Friday 14 December 2007

N.J. passes bill to ban executions


Nationwide effect on Death Rows unclear

By Steve Mills, Tribune staff reporter Tribune news services contributed to this report
December 14, 2007

New Jersey on Thursday took a major step toward becoming the first state since 1965 to ban executions as the state Assembly voted to abolish the death penalty in favor of life without parole.

The bill, which Gov. Jon Corzine said he would sign within a week, would spare the eight men on the state's sparsely populated Death Row; their death sentences would be changed.

But the effect on Death Rows across the country is less certain. While the move is historic, New Jersey's Death Row is tiny compared to those of such busy death penalty states as Texas or Virginia, or those states with large Death Row populations, such as California or Florida.

Instead, it may prompt states with small Death Rows that rarely carry out executions -- and that have considered similar legislation -- to take the step and also ban capital punishment.

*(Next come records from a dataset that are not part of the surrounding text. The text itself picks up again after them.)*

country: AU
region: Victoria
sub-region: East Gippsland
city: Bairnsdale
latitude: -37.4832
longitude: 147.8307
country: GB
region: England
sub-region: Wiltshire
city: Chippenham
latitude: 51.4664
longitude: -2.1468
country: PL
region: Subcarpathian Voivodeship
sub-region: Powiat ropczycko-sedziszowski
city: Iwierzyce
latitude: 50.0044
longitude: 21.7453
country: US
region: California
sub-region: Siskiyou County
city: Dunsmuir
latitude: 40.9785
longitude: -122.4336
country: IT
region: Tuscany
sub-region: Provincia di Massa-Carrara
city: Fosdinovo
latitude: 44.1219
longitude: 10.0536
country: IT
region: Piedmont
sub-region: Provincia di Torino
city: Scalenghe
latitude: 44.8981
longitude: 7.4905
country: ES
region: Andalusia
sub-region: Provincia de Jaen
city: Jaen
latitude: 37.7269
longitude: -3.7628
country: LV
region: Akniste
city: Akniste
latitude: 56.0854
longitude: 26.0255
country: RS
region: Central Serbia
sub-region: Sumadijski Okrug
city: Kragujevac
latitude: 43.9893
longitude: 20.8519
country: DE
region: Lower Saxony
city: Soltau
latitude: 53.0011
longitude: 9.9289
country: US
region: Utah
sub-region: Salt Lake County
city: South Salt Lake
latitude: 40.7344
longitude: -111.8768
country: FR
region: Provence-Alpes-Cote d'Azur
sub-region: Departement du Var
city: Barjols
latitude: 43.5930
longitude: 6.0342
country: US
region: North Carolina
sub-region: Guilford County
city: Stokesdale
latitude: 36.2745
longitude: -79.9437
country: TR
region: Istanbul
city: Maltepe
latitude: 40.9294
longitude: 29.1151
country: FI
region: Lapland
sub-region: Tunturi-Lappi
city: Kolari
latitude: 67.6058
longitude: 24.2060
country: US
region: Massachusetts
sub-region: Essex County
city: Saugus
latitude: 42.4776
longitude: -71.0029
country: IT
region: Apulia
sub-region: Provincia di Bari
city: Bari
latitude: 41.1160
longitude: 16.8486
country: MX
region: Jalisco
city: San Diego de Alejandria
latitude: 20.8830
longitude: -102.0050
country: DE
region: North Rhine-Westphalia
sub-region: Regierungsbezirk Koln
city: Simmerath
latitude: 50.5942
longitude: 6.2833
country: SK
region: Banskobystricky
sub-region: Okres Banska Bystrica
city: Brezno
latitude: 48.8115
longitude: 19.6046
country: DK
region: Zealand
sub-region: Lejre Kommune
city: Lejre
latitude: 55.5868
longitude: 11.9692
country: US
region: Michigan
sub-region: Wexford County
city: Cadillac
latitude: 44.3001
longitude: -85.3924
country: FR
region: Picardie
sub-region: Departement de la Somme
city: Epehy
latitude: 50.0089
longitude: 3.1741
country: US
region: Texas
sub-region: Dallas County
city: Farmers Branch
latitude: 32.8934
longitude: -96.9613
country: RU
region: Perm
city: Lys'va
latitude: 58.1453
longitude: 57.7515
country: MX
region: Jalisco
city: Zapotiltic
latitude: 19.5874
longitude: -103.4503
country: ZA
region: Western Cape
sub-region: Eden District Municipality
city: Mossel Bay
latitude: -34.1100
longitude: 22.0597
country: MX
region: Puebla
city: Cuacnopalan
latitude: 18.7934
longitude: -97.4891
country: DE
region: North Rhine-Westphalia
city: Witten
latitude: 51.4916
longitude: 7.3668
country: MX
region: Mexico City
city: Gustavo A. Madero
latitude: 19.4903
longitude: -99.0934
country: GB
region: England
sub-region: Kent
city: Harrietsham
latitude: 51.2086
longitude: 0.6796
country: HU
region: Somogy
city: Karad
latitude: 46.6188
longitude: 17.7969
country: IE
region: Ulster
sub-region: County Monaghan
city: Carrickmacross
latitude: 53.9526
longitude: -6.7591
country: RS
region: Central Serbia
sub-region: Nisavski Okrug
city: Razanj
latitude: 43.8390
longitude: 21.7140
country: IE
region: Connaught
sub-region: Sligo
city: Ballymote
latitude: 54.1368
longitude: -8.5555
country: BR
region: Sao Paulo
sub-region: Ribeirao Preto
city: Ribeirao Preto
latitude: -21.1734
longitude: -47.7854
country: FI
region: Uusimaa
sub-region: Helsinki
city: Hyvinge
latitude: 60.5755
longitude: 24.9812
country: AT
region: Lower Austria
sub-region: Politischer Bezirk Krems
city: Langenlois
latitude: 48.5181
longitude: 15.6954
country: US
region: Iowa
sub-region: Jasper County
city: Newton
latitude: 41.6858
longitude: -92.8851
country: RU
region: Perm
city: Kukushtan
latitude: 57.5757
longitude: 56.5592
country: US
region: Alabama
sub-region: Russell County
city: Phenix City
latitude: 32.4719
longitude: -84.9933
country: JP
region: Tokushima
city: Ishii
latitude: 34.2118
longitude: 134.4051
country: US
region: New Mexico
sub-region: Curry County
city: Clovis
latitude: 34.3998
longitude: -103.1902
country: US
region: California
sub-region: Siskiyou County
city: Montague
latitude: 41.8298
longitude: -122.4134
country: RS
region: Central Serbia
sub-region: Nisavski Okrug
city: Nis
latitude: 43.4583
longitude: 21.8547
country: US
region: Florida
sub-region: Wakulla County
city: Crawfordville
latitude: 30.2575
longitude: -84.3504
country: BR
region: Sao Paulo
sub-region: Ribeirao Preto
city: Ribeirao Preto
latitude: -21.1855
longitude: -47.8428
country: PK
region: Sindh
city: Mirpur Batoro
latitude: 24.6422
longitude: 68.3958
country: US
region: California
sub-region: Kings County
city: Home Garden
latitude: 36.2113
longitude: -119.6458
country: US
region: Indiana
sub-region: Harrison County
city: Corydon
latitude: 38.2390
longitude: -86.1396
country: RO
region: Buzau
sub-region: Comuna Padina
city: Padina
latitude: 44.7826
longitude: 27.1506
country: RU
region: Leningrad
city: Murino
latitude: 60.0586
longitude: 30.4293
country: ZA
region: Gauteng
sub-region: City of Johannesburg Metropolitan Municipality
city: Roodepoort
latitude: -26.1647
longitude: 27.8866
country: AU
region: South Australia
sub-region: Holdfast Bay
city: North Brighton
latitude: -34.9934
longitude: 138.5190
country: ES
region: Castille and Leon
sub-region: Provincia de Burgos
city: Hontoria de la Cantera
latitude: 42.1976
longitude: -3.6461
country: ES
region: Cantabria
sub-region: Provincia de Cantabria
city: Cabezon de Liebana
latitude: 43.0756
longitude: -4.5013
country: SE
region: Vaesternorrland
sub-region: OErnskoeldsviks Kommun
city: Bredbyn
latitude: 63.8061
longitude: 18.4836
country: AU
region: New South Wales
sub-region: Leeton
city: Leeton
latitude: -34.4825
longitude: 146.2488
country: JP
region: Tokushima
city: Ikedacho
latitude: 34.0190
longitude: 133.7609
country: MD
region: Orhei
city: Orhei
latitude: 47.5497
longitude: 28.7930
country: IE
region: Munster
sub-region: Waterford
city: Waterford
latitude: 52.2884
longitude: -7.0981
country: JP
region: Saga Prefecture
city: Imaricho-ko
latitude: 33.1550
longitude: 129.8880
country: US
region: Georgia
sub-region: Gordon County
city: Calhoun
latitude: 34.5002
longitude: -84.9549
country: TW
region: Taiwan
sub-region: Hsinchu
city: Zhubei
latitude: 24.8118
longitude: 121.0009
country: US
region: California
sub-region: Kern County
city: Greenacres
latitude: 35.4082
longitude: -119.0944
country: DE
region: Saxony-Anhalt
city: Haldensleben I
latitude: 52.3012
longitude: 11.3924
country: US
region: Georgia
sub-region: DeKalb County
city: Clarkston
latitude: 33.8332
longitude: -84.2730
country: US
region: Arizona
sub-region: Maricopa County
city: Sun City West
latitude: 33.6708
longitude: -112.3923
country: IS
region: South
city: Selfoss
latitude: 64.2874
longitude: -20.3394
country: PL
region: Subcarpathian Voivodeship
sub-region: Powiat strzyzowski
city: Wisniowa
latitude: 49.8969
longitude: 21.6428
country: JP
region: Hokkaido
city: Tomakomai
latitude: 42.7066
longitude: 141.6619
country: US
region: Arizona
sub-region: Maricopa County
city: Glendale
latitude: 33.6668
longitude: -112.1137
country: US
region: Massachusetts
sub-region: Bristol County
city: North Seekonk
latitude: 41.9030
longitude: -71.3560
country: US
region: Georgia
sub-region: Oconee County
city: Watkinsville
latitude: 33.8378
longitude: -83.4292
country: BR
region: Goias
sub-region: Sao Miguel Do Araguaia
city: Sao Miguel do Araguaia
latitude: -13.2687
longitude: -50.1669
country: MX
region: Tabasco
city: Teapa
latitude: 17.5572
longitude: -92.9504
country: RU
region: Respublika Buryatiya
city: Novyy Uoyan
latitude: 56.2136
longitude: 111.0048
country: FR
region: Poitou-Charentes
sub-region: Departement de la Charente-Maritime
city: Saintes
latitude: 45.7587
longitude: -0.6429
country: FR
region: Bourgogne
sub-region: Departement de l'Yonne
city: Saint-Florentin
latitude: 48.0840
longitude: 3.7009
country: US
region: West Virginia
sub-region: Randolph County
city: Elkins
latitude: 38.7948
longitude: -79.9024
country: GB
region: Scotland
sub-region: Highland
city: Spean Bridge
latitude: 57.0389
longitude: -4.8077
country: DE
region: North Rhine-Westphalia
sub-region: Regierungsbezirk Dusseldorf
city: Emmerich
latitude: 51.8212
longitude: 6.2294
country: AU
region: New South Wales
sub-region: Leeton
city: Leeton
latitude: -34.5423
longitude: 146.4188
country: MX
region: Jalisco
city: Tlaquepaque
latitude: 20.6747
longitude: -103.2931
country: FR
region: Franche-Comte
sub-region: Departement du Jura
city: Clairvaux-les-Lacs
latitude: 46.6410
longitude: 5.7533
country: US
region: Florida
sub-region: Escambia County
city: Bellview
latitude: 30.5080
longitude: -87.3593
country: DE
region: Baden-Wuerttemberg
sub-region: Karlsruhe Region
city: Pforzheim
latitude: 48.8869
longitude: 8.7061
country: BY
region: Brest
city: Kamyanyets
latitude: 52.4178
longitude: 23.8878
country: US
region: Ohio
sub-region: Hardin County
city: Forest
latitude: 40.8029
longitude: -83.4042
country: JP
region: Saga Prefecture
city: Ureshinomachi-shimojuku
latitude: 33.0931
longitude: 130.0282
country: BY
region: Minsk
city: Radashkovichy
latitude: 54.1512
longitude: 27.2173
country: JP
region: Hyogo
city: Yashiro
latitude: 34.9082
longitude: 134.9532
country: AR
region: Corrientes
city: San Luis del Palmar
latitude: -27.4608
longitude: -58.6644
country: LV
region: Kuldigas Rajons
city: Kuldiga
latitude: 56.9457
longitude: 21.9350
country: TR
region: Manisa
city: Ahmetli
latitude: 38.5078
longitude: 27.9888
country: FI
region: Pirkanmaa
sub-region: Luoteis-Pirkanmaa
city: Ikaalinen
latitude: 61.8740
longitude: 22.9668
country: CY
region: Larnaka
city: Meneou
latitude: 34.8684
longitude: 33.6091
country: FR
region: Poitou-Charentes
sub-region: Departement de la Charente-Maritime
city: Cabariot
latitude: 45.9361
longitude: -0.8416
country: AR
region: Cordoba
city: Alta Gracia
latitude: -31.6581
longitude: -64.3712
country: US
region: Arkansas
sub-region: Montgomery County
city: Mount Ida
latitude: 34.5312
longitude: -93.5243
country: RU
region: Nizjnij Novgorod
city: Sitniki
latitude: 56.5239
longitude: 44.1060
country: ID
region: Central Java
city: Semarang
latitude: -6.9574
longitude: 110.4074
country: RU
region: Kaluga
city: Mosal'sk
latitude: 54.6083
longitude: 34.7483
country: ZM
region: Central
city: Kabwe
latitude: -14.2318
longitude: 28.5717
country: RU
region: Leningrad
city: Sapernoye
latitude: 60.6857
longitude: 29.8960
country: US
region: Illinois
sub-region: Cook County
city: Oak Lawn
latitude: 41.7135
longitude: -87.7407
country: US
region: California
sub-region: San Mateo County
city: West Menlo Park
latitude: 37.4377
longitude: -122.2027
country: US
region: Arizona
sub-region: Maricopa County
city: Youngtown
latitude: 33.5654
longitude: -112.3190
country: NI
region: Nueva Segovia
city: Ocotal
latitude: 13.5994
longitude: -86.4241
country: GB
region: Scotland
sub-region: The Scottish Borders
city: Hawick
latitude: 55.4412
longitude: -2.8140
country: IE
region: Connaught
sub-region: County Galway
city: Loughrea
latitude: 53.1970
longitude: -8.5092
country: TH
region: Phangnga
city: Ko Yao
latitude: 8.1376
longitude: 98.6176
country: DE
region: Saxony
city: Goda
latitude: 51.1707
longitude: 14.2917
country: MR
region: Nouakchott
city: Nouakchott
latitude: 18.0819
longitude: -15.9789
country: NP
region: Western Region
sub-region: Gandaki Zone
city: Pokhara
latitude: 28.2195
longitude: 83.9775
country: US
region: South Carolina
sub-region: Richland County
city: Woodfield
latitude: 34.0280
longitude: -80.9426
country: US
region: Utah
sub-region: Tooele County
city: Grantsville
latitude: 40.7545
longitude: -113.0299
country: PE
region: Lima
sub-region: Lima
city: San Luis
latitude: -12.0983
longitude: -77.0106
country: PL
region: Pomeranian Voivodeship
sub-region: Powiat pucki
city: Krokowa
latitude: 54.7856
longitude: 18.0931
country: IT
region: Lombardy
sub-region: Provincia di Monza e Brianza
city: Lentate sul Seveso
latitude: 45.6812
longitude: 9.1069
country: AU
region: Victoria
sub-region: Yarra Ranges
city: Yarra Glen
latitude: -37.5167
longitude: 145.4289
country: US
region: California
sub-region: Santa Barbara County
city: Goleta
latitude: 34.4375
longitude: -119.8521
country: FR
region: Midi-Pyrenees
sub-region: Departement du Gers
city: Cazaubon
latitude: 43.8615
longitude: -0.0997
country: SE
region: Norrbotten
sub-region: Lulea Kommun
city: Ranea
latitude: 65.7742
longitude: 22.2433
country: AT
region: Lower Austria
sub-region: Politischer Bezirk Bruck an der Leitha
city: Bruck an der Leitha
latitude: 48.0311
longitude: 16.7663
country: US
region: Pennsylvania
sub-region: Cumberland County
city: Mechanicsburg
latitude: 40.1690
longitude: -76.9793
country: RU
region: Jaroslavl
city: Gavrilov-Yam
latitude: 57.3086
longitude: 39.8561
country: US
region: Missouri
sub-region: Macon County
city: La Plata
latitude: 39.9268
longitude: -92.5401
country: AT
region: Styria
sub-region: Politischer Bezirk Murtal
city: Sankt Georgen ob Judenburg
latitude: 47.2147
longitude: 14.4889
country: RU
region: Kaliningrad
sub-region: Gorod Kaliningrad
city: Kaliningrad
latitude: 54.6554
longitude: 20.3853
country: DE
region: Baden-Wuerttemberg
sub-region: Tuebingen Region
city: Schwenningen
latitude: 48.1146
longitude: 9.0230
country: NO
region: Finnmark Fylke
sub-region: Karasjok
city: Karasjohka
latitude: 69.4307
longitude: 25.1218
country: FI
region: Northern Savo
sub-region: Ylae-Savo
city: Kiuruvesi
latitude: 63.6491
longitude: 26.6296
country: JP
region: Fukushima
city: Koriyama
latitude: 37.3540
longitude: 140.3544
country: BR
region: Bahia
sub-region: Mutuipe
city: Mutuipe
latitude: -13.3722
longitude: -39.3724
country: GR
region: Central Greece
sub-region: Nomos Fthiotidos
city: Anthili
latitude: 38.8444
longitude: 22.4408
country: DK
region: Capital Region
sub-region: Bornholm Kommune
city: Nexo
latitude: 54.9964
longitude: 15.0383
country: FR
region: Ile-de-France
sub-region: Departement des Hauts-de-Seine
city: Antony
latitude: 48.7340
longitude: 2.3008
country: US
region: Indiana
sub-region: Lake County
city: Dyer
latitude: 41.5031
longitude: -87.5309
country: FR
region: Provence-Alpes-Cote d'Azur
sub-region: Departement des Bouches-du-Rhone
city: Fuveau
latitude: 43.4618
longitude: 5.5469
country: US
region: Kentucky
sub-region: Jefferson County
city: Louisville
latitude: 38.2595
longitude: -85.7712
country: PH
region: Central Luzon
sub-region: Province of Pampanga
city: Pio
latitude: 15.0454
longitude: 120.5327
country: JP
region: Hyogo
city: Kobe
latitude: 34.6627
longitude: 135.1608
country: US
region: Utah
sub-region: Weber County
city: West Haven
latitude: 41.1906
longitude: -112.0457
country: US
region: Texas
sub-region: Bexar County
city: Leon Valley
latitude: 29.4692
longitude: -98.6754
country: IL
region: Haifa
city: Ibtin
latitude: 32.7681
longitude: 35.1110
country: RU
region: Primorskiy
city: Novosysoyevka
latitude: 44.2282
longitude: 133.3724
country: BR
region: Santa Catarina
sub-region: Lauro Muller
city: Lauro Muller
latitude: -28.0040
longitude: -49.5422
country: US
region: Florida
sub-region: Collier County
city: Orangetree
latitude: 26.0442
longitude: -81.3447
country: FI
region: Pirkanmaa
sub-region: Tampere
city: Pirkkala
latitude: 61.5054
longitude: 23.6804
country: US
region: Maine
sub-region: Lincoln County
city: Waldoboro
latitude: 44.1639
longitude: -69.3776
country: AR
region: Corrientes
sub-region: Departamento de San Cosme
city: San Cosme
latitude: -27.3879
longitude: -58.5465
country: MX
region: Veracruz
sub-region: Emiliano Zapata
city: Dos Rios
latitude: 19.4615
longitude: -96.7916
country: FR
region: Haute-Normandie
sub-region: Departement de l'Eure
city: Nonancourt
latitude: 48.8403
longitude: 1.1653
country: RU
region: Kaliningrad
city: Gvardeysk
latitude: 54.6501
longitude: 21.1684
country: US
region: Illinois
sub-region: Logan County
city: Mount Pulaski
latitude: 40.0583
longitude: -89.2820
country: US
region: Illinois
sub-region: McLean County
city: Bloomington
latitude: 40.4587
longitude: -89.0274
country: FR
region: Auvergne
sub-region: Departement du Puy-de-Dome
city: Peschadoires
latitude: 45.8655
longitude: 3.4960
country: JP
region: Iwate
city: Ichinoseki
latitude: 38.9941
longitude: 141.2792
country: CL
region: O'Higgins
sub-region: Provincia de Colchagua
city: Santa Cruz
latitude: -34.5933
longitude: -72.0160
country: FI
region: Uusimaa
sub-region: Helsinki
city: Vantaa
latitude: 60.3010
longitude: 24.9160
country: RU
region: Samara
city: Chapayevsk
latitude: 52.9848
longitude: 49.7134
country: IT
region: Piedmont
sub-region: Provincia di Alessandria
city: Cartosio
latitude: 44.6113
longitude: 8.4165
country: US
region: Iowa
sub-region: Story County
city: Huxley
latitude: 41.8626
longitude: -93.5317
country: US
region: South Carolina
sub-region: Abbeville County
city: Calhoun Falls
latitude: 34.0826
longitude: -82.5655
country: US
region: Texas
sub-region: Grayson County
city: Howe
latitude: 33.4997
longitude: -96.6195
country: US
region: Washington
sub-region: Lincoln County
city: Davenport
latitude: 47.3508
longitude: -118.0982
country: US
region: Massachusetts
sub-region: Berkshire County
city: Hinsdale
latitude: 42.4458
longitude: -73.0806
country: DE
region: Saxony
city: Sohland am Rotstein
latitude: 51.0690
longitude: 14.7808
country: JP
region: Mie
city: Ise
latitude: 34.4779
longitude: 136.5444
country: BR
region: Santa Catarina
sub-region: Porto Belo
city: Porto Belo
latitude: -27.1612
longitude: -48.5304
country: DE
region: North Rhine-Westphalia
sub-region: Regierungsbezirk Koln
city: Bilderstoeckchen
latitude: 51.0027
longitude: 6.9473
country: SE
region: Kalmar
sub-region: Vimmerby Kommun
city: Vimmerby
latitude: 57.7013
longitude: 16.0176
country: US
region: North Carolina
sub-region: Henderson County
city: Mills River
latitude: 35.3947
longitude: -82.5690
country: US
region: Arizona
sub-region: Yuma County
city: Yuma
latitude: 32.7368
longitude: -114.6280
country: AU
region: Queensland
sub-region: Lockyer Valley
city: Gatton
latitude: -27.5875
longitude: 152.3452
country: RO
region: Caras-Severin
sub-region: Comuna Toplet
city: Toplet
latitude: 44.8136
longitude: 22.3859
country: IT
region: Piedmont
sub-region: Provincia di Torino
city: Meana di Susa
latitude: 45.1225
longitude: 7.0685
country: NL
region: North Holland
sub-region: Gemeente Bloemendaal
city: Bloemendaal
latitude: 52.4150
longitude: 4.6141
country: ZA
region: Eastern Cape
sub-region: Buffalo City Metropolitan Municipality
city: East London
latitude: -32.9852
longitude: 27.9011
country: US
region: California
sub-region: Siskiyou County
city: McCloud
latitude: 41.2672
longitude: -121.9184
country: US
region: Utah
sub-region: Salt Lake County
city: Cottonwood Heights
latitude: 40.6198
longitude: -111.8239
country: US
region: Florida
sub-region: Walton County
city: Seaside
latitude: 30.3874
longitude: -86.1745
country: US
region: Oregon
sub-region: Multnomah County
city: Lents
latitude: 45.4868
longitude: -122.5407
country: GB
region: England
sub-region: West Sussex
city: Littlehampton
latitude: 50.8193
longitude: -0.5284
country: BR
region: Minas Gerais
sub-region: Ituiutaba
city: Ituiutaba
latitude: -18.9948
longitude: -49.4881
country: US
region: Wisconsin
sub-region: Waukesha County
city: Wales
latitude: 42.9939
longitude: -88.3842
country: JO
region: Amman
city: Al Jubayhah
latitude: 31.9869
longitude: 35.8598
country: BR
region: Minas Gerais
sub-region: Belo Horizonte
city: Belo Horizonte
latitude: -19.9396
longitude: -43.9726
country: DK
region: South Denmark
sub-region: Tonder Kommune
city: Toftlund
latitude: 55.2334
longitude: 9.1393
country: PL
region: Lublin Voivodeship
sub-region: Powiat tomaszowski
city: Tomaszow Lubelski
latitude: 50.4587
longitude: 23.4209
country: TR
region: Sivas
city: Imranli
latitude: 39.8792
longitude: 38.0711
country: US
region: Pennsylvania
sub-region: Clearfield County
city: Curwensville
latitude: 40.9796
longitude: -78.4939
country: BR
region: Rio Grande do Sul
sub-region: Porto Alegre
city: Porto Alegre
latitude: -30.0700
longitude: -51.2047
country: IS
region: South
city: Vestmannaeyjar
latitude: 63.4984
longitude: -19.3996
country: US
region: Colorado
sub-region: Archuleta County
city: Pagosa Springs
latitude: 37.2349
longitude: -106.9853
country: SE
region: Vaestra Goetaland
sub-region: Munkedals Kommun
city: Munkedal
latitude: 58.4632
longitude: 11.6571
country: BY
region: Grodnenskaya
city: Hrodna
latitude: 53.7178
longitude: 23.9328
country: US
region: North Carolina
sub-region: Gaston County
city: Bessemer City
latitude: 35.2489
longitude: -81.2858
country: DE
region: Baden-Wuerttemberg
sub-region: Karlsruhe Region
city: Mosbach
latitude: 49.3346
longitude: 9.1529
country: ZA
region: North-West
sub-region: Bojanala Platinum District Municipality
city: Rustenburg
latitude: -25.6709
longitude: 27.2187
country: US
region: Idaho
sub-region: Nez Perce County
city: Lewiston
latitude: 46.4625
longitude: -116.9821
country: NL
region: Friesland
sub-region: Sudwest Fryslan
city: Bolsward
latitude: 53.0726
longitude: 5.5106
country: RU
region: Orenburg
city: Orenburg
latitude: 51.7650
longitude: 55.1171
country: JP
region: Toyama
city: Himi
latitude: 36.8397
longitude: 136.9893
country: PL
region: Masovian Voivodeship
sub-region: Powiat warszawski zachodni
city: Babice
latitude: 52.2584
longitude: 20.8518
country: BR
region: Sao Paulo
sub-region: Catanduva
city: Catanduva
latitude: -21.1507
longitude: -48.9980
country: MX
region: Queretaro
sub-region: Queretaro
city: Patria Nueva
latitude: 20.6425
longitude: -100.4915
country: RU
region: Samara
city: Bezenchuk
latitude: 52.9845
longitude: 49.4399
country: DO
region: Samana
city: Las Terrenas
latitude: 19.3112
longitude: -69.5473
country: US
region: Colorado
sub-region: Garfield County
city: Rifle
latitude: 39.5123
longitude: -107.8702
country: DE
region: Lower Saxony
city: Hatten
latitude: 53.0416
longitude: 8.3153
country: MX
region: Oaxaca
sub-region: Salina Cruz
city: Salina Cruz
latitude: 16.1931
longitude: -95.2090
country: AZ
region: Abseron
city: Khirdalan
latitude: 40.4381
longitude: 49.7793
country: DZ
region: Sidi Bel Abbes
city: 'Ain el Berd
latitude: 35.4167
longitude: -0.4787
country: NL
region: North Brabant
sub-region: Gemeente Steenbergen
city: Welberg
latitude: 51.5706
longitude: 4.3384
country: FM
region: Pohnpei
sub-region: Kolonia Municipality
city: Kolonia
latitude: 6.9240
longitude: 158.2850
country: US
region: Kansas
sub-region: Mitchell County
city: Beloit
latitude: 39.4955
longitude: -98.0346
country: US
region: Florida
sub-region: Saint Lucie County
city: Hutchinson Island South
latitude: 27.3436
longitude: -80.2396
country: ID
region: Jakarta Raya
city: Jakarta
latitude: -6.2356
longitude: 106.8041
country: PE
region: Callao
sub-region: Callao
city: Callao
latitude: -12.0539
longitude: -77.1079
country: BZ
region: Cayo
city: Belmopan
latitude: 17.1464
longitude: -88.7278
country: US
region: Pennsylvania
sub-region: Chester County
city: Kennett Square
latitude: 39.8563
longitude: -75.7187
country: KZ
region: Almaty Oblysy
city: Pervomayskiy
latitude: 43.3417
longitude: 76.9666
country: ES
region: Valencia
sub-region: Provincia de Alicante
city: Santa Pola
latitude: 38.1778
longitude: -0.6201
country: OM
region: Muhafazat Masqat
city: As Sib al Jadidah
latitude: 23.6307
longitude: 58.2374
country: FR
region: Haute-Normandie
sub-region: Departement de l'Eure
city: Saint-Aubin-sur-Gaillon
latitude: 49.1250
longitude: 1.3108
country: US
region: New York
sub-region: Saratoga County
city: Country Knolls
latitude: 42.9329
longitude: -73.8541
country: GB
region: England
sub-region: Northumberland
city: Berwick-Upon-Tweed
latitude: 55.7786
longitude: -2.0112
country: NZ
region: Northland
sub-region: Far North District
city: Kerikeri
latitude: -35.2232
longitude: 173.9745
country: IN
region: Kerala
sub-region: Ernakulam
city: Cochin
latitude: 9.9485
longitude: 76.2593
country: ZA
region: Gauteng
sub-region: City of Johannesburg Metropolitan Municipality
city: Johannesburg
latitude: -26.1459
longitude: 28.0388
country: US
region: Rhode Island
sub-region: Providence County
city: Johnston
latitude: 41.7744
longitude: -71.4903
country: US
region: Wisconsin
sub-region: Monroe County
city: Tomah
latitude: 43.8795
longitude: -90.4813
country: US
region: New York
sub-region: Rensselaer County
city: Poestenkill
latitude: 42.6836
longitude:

"It's highly unlikely that active death penalty states ... will follow the lead of New Jersey any time soon," said David Dow, a professor at the University of Houston Law Center who also represents Death Row inmates. "I don't think this is the beginning of legislative abolition. It may be the beginning of the beginning of legislative reconsideration."

Indeed, as the death penalty debate has changed over the last decade, fueled by a growing number of Death Row and DNA exonerations and media investigations that have suggested innocent people have been executed, many states have reconsidered their death penalty laws. Illinois declared a moratorium in 2000, while several other states have conducted extensive studies of their death penalty laws.

Some state legislatures have had close votes on abolition, according to Richard Dieter, executive director of the Death Penalty Information Center, which opposes the death penalty.

Bills in Montana and New Mexico passed one house of the state legislature but not the second. In Nebraska, supporters came within one vote of enacting an abolition law. A Colorado legislative committee passed a bill, but it failed to get out of either house, according to Dieter.

"A lot of states have considered this," Dieter said. "It didn't occur in a vacuum that all of a sudden they decided to abolish the death penalty. There is a growing level of reconsideration."

A byproduct of New Jersey's move, particularly in states with small Death Row populations or states that rarely carry out executions, may be the growing isolation of the states with busy death chambers, such as Oklahoma, Virginia and the nation's leading executioner, Texas.

"It may not become obsolete," said Dieter, "but even states such as Texas that keep it may well be faced with the prospect that they'll be out of step with the rest of the country."

Already, the growing unease over the death penalty has led to fewer executions and death sentences. Along with a rising number of exonerations, the U.S. Supreme Court in recent years has banned executions of the mentally retarded and juveniles. The court has also taken up a case that raises questions about the country's execution method, lethal injection.

The nation's last execution was Sept. 25 in Texas. Since then, executions have been halted while the Supreme Court considers the lethal injection case. A decision is expected next year.

The U.S. has put to death 1,099 people since the Supreme Court reauthorized the death penalty in 1976. In 1999, 98 people were executed, the most since 1976; last year, 53 people were executed, the lowest since 1996.

Iowa and West Virginia halted executions in 1965.

Joshua Marquis, an Oregon prosecutor and vice president with the National District Attorneys Association, said the move in New Jersey would not be so momentous for the national death penalty debate.

And he noted that last year, a majority of Wisconsin residents approved an advisory referendum to bring the death penalty back to that state.

"New Jersey wasn't enthusiastically putting people to death in the first place," he said. "I don't see this as some kind of a sea change."

New Jersey's legislation followed the work of a special state commission that earlier this year found that the death penalty was a more expensive sentence than life in prison, had not been effective as a deterrent to murder and carried the risk of executing an innocent person.

The New Jersey Senate approved the bill on Monday. The state Assembly's approval came on Thursday in a 44-36 vote. Corzine, a Democrat, has pledged he would sign the bill.

"It's time New Jersey got out of the execution business," said Assemblyman Wilfredo Caraballo, a Democrat who supported the legislation. "Capital punishment is costly, discriminatory, immoral and barbaric. We're a better state than one that puts people to death."

Senate Republicans had sought to retain the death penalty for those who murder law-enforcement officials, rape and murder children, and for terrorists, but the Senate rejected the idea.

Democrats control New Jersey's Legislature.

Among the Death Row inmates who would be spared is Jesse Timmendequas, a sex offender convicted of murdering 7-year-old Megan Kanka in 1994.

That case sparked Megan's Law, which requires law-enforcement agencies to notify the public about convicted sex offenders living in their communities. Megan's parents had urged the New Jersey Legislature not to strike down the death penalty.

"The key fact," said Dow, who has handled numerous cases and written a book about capital punishment, "is that New Jersey is a state that has had a death penalty law but hasn't been active."